Depressive symptoms and intimate partner violence in the 12 months after childbirth
Forty percent of women who report depressive symptoms following birth also reported intimate partner violence finds a new study published today (7 December) in BJOG: An International Journal of Obstetrics and Gynaecology.
The study also found that most of the women reporting postnatal depressive symptoms first reported this at six months after birth or later.
Intimate partner violence (both physical and emotional abuse) in the perinatal period is associated with a range of physical and psychological health problems including adverse pregnancy and birth outcomes, postnatal depression, and future behavioural problems for children.
This Australian study looked at 1305 nulliparous women. They were recruited from six public hospitals between 6 and 24 weeks of gestation. Written questionnaires were completed at recruitment and at 3, 6 and 12 months postpartum.
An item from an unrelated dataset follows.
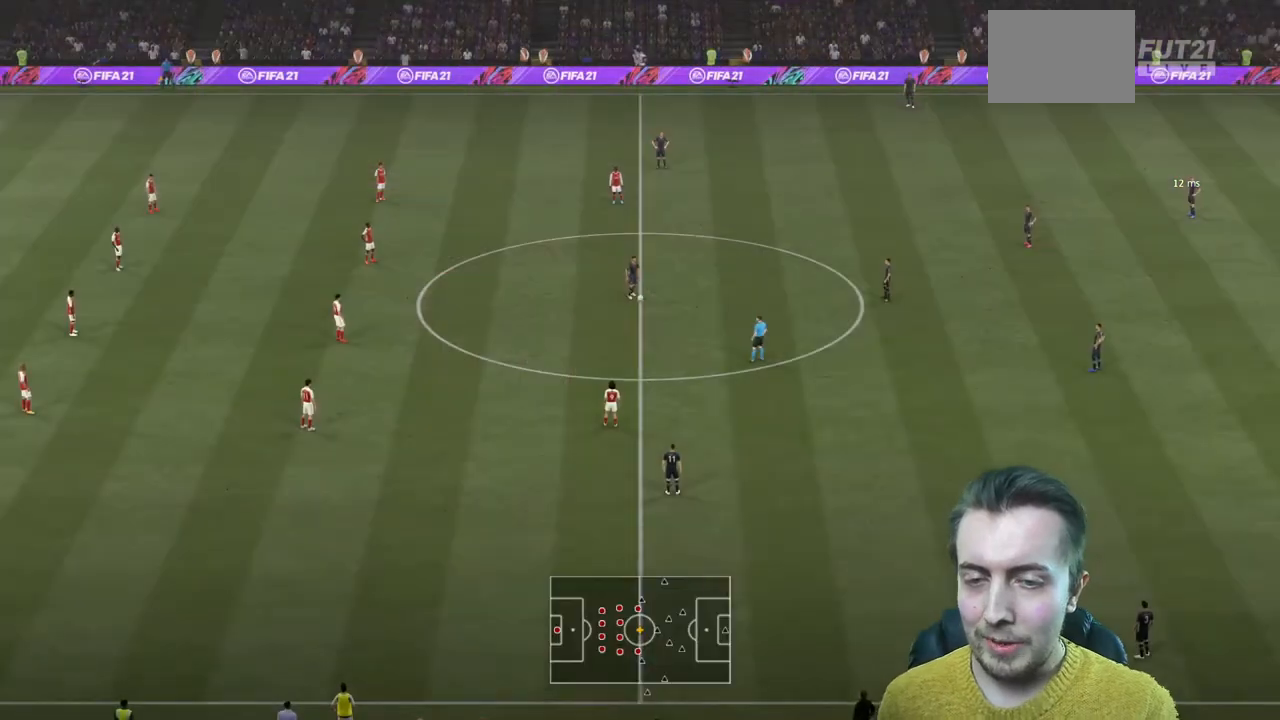
{"buttons": [], "left_stick": "right", "right_stick": "center", "events": [[500, "left_stick", "right"]]}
Depressive symptoms were assessed using the Edinburgh Postnatal Depression Scale (EPDS) and intimate partner violence was assessed using the short version of the Composite Abuse Scale.
Information on depressive symptoms was collected at multiple time points, while data on intimate partner violence was only collected at the 12 month follow-up.
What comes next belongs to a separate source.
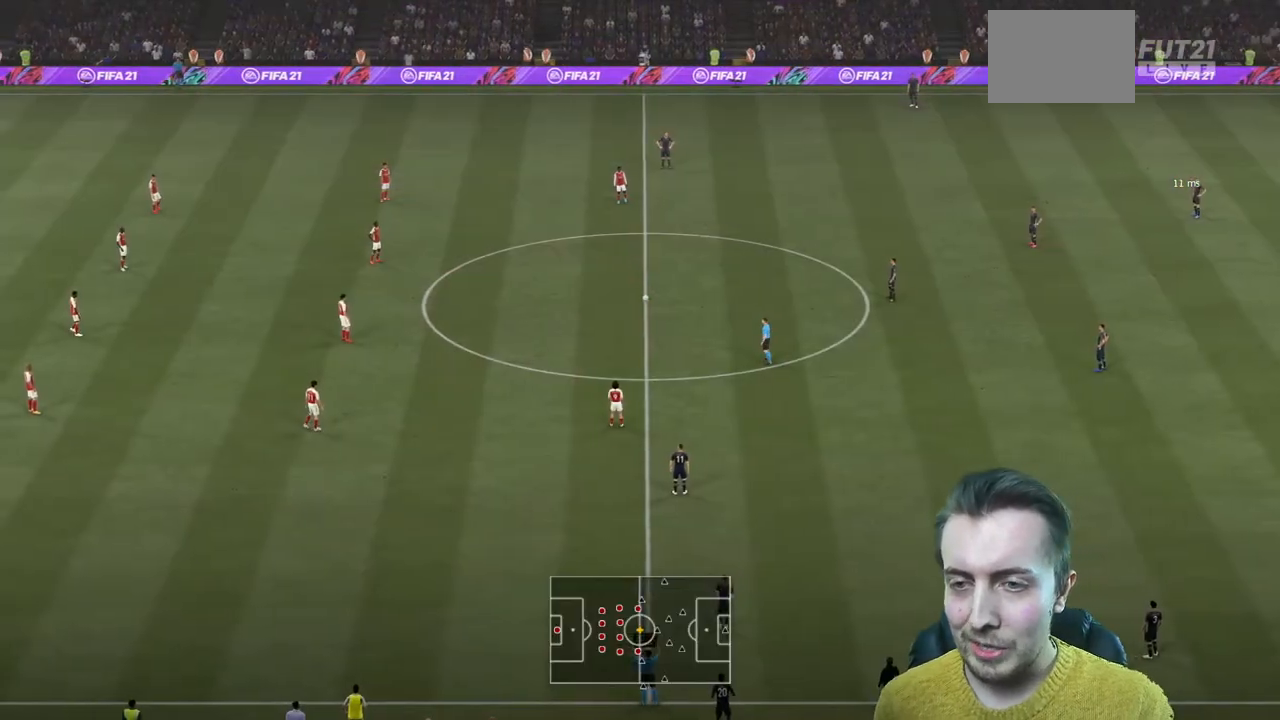
{"buttons": ["R2"], "left_stick": "down-right", "right_stick": "center", "events": [[167, "left_stick", "down-right"], [167, "right_stick", "up"], [234, "right_stick", "center"], [434, "R2", "down"]]}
The study found that one in six women reported intimate partner violence in the year after having their first baby. Emotional violence was more common than physical violence (14% versus 8%).
Sixteen percent of women reported depressive symptoms in the 12 months postpartum, with most women first reporting depressive symptoms in the second 6 months after birth. Factors associated with postpartum depressive symptoms include: emotional abuse alone, physical abuse, depression in pregnancy and unemployment in early pregnancy.
The significant associations between intimate partner violence and depressive symptoms over the course of the first postpartum year persisted after adjusting for the known confounders of prior depression and relevant socio-demographic characteristics (maternal age, relationship status, and employment status in early pregnancy).
Dr Hannah Woolhouse of the Healthy Mothers Healthy Families Research Group, Murdoch Childrens Research Institute in Victoria, Australia and co-author of the paper said:
"Depression after childbirth has received a lot of attention in recent decades. Known risk factors for developing postnatal depression include a history of depression, poor partner relationships, stressful life events/social health issues, low social support, and low income. Our findings indicate that intimate partner violence is very common among women reporting postnatal depressive symptoms, and may be an important factor for health professionals to consider in managing postnatal distress.
"In both the UK and Australia, universal screening for depressive symptoms in the first few months after childbirth is now recommended as part of routine perinatal care. However we found that most of the women reporting postnatal depressive symptoms first reported this at six months postpartum or later.
"This finding has major implications for clinical practice as many women who develop depression after six months will be missed. Health professionals should regularly enquire about a woman's mental health in the 12 months after birth, rather than at one specific time point."
Professor Philip Steer, Editor of BJOG added:
"This study shows that pregnancy and the postnatal period is a good time to identify and support women who experience both depression and partner violence."